##### Elenco fornito #####

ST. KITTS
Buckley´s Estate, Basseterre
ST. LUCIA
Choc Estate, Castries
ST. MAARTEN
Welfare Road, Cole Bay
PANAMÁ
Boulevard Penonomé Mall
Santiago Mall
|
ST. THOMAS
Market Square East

#####

_Consegna_: Riporti senza alcuna modifica tutte le righe dell'elenco qui sopra.

_Svolgimento_:
ST. KITTS
Buckley´s Estate, Basseterre
ST. LUCIA
Choc Estate, Castries
ST. MAARTEN
Welfare Road, Cole Bay
PANAMÁ
Boulevard Penonomé Mall
Santiago Mall
|
ST. THOMAS
Market Square East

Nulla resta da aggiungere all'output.